¿Qué me dices? Bien, ¿no?”, le suelta, casi sonriendo, Bittori a su marido, el Txato, que lleva ya bastantes años muerto. La viuda visita al empresario vasco una vez más en el cementerio de Polloe, y le cuenta que por fin ha recibido información de ETA sobre cómo lo mataron aquella tarde que jarreaba agua y dolor en el cruce frente a su casa.
Esta escena situada hacia el final de la serie televisiva Patria refleja, especialmente en el aliento conciliador de la mujer, que pasó la mitad de su vida hablándole a la tumba de su marido, los esfuerzos de gran parte de la ciudadanía vasca por dar por concluida, y con el mejor de los ánimos, la batalla que ha enfrentado a hermanos y a primos, y familias enteras, en Euskadi durante décadas. Y los esfuerzos, inmensos también, que han de realizar todos para poder perdonar ofensas tan grandes como las que provocó el conflicto vasco.
Entre ellas, la de acribillar a alguien disparándole a la nuca y acribillar, al mismo tiempo, una parte de la vida de todos los que querían a la víctima. Perdonar una tragedia de tal magnitud no resulta fácil. Hay un cuerpo tendido en el asfalto, sangrando por la cabeza, y una viuda, y unos huérfanos, y todo el desconsuelo. Pedir perdón, tampoco resulta sencillo: si uno admite que se equivocó y que el resultado fue de secuestro, de extorsión, de asesinatos, ¿cómo es posible sobrevivir a la suma de semejante peso?
Tanto la serie de Aitor Gabilondo como la novela de Fernando Aramburu, en la que se basa la primera, envían al espectador o al lector a un lugar que existió de verdad: ese en el que los terroristas mataban y las víctimas morían. Ese en el que acababan perdiendo todos, también los que apretaban el gatillo o colocaban bombas debajo de los coches de sus objetivos.
No fue hace tanto. A los jóvenes les parece que eso ocurrió no ya en otro tiempo sino en otro planeta. Ha transcurrido una larga década desde el último asesinato de ETA. Y nueve años desde que la banda anunció el “cese definitivo de la actividad armada”. Pero antes de liquidar la vía de los atentados, en algo más de medio siglo, la organización abertzale había matado a un total de 864 personas; de todos estos asesinatos, el 41 por ciento fueron de civiles. No, puede que no resulte fácil pedir perdón, pero parece aún mucho más complicado perdonar.

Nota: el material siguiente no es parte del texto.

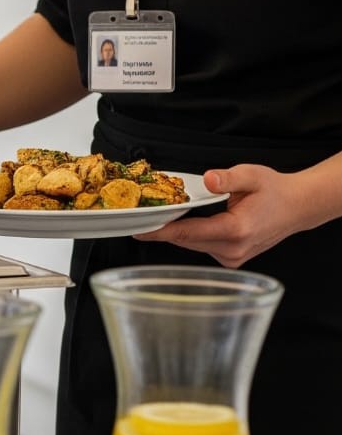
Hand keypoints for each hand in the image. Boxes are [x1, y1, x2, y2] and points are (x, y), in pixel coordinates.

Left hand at [133, 165, 323, 267]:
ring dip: (178, 232)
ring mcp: (233, 258)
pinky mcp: (231, 259)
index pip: (187, 233)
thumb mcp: (253, 175)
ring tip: (165, 216)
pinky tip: (192, 223)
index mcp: (236, 230)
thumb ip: (228, 178)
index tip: (136, 229)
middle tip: (141, 215)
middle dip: (163, 228)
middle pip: (184, 240)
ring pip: (191, 245)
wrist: (297, 207)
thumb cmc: (275, 191)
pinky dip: (192, 236)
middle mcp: (233, 249)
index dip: (159, 231)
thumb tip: (207, 180)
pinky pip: (201, 247)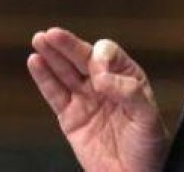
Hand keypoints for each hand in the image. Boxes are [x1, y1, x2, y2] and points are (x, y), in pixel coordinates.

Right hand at [27, 27, 167, 171]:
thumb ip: (129, 92)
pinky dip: (43, 77)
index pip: (109, 55)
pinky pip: (54, 93)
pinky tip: (35, 61)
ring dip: (51, 54)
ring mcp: (85, 100)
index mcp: (126, 79)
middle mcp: (104, 85)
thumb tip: (102, 78)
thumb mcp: (148, 118)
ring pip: (64, 71)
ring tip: (39, 39)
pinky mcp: (69, 117)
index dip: (101, 58)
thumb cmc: (148, 149)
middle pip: (82, 58)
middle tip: (52, 34)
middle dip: (67, 45)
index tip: (98, 75)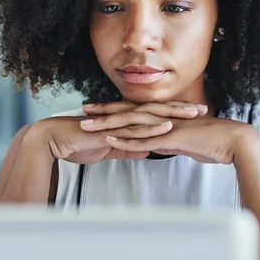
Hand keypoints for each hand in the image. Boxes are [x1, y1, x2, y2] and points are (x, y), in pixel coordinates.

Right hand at [37, 101, 206, 163]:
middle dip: (182, 109)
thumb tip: (147, 150)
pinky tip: (168, 127)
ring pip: (151, 116)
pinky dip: (152, 128)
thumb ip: (130, 147)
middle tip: (205, 110)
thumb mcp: (112, 147)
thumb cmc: (81, 142)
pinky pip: (135, 129)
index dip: (176, 114)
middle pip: (159, 110)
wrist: (55, 141)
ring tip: (193, 113)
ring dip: (173, 114)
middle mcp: (125, 117)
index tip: (196, 116)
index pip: (156, 114)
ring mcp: (119, 122)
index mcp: (126, 120)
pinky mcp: (111, 130)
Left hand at [80, 109, 259, 163]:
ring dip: (108, 124)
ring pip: (132, 124)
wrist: (235, 141)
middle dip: (105, 111)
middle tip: (83, 110)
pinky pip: (145, 139)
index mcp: (167, 117)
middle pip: (129, 112)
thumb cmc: (215, 142)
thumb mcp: (188, 142)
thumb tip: (162, 145)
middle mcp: (164, 117)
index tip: (98, 109)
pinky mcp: (173, 138)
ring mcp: (167, 126)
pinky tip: (109, 139)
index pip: (137, 111)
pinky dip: (126, 139)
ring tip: (87, 125)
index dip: (117, 110)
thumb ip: (173, 141)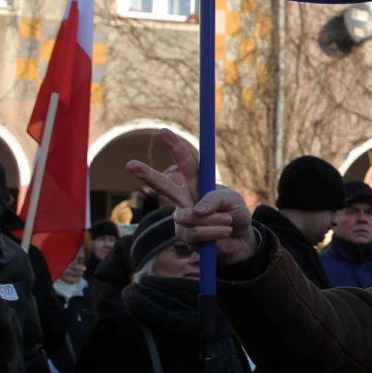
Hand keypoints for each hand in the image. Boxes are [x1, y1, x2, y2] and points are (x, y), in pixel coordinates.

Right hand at [126, 129, 257, 264]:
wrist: (241, 240)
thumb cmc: (235, 214)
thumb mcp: (233, 201)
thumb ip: (216, 199)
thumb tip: (195, 210)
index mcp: (198, 182)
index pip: (187, 163)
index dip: (175, 147)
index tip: (163, 131)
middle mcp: (185, 198)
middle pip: (164, 185)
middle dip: (147, 174)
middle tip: (130, 164)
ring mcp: (182, 217)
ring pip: (188, 217)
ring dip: (213, 221)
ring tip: (227, 222)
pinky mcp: (183, 236)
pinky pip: (195, 233)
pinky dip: (213, 233)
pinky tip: (224, 233)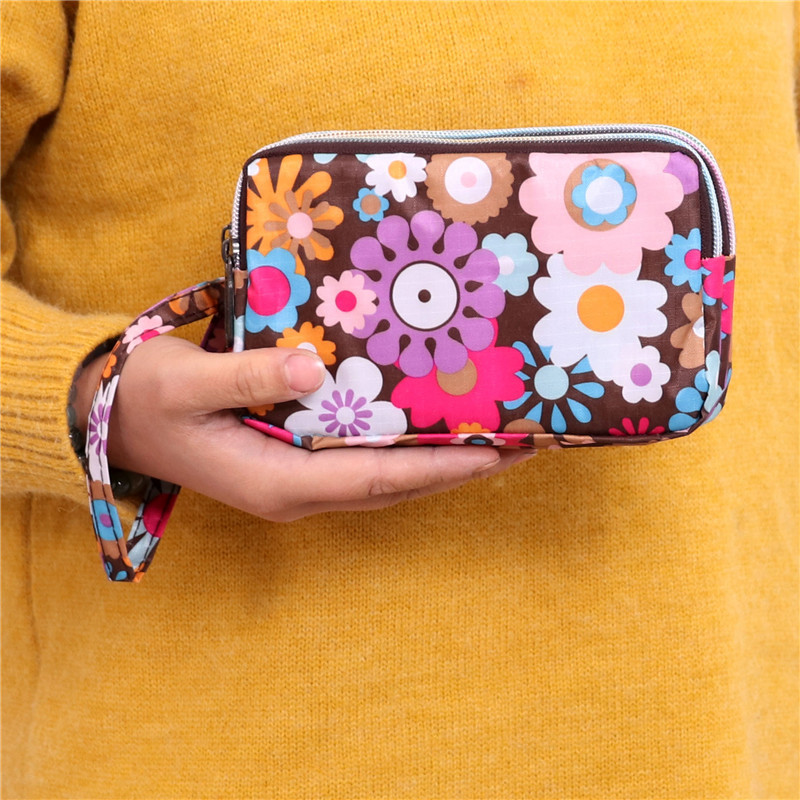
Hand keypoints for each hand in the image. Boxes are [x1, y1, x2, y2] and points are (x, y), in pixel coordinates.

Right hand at [74, 337, 530, 520]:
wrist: (112, 417)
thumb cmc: (145, 400)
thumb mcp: (187, 383)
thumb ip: (248, 375)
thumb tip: (311, 368)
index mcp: (279, 483)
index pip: (381, 478)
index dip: (445, 466)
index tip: (503, 449)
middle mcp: (300, 490)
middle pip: (397, 483)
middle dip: (462, 465)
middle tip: (525, 438)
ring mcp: (299, 478)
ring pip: (386, 473)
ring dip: (442, 458)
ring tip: (498, 432)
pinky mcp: (296, 458)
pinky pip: (365, 457)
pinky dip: (407, 445)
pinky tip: (432, 421)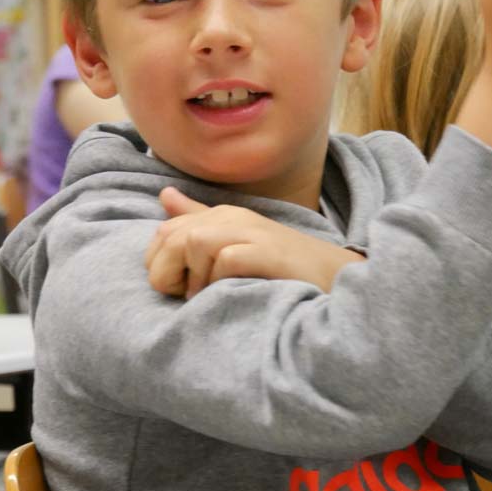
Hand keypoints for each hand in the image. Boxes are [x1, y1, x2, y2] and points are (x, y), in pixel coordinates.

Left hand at [145, 187, 364, 298]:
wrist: (332, 277)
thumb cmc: (281, 267)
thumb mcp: (235, 241)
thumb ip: (199, 220)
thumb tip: (164, 195)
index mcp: (221, 215)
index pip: (164, 231)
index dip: (159, 263)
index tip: (178, 287)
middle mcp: (233, 217)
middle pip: (172, 236)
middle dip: (169, 272)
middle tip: (189, 295)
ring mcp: (252, 232)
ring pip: (194, 242)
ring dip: (195, 277)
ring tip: (212, 295)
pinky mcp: (268, 251)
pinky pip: (225, 260)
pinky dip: (220, 281)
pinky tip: (231, 293)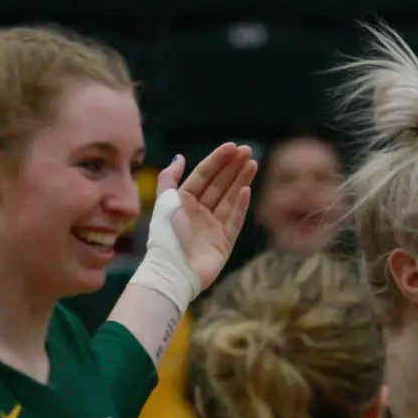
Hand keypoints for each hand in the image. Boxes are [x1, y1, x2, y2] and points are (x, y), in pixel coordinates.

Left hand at [159, 143, 255, 290]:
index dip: (218, 160)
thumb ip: (169, 178)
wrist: (174, 271)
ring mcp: (214, 226)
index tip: (232, 146)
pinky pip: (235, 220)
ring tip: (253, 164)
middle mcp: (200, 211)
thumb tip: (180, 157)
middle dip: (233, 167)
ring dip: (241, 181)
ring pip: (229, 198)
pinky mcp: (224, 242)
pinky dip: (241, 205)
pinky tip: (247, 190)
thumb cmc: (166, 235)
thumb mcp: (164, 202)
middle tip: (248, 150)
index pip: (204, 175)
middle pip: (220, 184)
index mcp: (183, 201)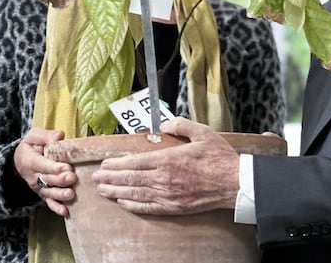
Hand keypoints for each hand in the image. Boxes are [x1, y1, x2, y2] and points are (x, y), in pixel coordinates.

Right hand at [13, 128, 76, 216]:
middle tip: (72, 178)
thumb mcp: (34, 137)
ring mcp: (38, 187)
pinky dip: (56, 207)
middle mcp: (34, 176)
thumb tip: (60, 136)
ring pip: (49, 193)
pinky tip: (65, 212)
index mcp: (31, 161)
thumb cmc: (30, 147)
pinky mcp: (43, 193)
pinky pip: (49, 202)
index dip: (55, 167)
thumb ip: (46, 136)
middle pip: (48, 180)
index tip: (67, 167)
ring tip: (70, 195)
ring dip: (60, 194)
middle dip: (60, 180)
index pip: (43, 165)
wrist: (18, 162)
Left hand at [93, 117, 239, 215]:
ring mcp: (167, 195)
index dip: (116, 164)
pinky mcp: (173, 207)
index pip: (134, 162)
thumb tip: (167, 122)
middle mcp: (163, 178)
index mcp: (168, 159)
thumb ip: (182, 125)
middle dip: (109, 178)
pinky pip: (147, 207)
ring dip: (115, 192)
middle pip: (129, 178)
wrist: (234, 183)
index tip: (104, 163)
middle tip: (95, 178)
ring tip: (102, 190)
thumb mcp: (203, 133)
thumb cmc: (220, 158)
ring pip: (134, 193)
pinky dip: (132, 205)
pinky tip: (123, 202)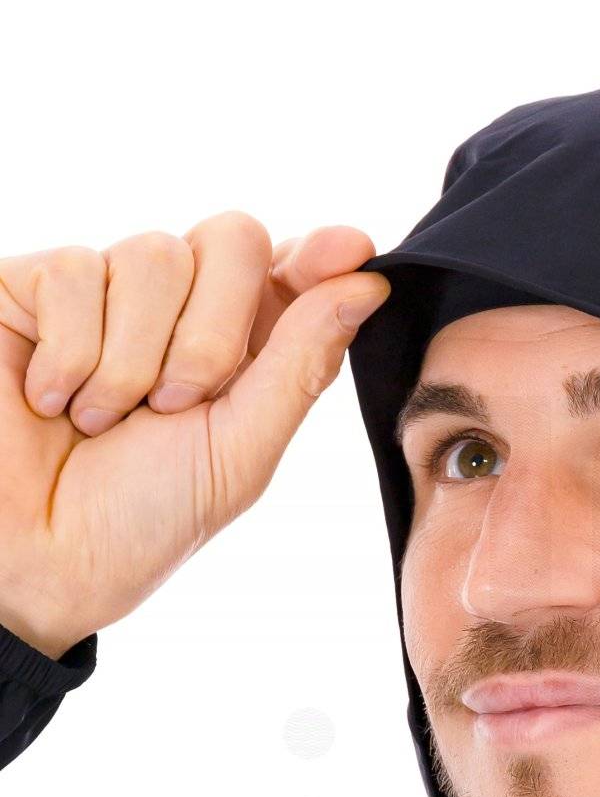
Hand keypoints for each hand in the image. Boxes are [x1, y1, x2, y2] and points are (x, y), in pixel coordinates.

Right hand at [0, 214, 389, 656]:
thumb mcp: (241, 452)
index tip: (352, 250)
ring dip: (134, 360)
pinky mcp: (31, 287)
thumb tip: (368, 285)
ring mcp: (105, 290)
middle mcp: (177, 308)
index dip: (322, 256)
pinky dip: (71, 353)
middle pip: (233, 239)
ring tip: (102, 422)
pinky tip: (52, 399)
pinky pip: (74, 271)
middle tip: (173, 407)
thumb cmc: (142, 520)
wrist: (38, 557)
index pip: (291, 269)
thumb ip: (300, 365)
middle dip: (212, 334)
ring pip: (154, 253)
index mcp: (240, 350)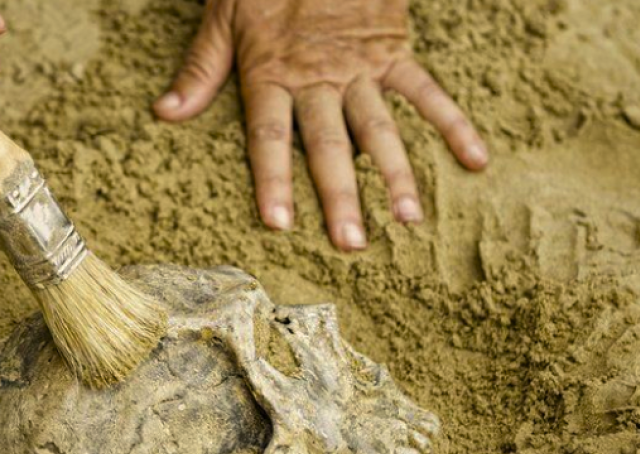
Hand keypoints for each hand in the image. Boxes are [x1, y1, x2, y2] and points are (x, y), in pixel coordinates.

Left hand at [153, 0, 488, 250]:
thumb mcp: (223, 16)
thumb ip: (200, 68)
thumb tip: (164, 113)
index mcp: (271, 73)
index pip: (271, 135)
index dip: (274, 179)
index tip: (279, 223)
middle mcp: (317, 77)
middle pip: (329, 144)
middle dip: (340, 196)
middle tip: (352, 244)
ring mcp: (360, 66)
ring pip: (379, 126)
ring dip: (395, 173)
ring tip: (407, 220)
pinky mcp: (393, 50)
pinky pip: (426, 90)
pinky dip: (453, 122)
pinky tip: (475, 159)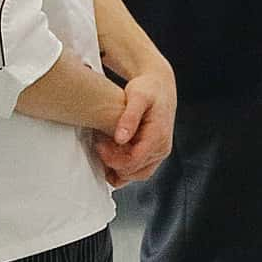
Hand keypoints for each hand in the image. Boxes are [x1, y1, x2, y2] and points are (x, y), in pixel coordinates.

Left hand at [95, 69, 175, 186]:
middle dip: (113, 163)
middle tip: (100, 144)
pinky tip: (111, 156)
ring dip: (117, 168)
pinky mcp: (154, 153)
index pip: (133, 161)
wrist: (159, 86)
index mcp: (158, 136)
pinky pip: (138, 170)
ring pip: (136, 175)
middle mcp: (162, 148)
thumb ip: (129, 118)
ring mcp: (159, 153)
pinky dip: (123, 169)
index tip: (99, 144)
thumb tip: (121, 139)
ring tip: (105, 149)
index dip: (112, 158)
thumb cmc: (148, 89)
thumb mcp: (138, 97)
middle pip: (134, 172)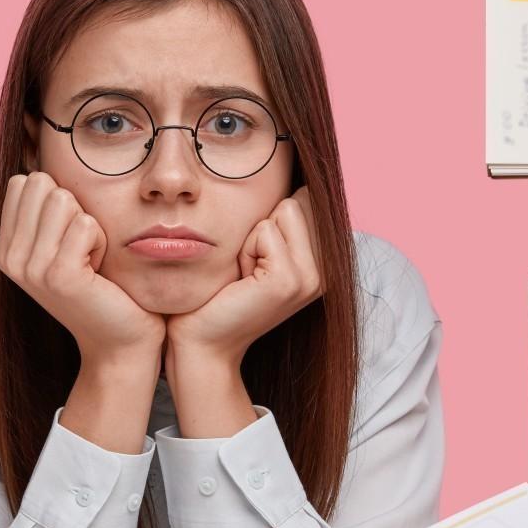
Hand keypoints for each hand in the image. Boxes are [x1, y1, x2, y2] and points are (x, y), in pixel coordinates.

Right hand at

Ahora que, además de Esquerra Republicana de Catalunya, la formación EH Bildu también apoya los Presupuestos Generales del Estado, algo inconcebible hace solo unos meses, el vicepresidente del Gobierno, uno de los artífices de semejante alianza, se congratula por ello - “estoy muy satisfecho”- con todo entusiasmo. Pablo Iglesias, pletórico, subraya algo tan improbable como que “ERC y Bildu comprenden mejor la Constitución que el PP y Vox”.
No parece que pueda considerarse un éxito de la democracia que quienes no han condenado la violencia participen en las instituciones como lo va a hacer ahora Bildu, al revés de lo que estima Iglesias. Se trataría, en todo caso, de un éxito que resultaría difícil de digerir por, al menos, buena parte de la población. Si bien la democracia es un sistema que acepta la oposición de quienes no son demócratas, no parece compatible el abrazo de los que buscan la mejor monarquía parlamentaria posible dentro de su entorno democrático y los que ni siquiera condenan la violencia de ETA, y activamente quieren acabar con el Estado.
Pero mientras el Congreso da los pasos necesarios para que tengamos unas nuevas cuentas públicas, lo que verdaderamente debería preocuparnos es hacia dónde nos está llevando el gobierno de coalición en materia territorial: Iglesias pide avanzar junto a ERC y Bildu hacia una España plurinacional, y la formación independentista ya exige un referéndum sobre la anexión de Navarra a una “república vasca confederal”. Aún no conocemos todas las contrapartidas que habrán de obtener los independentistas por su apoyo a los PGE. Esa es, sin duda, la gran tragedia nacional.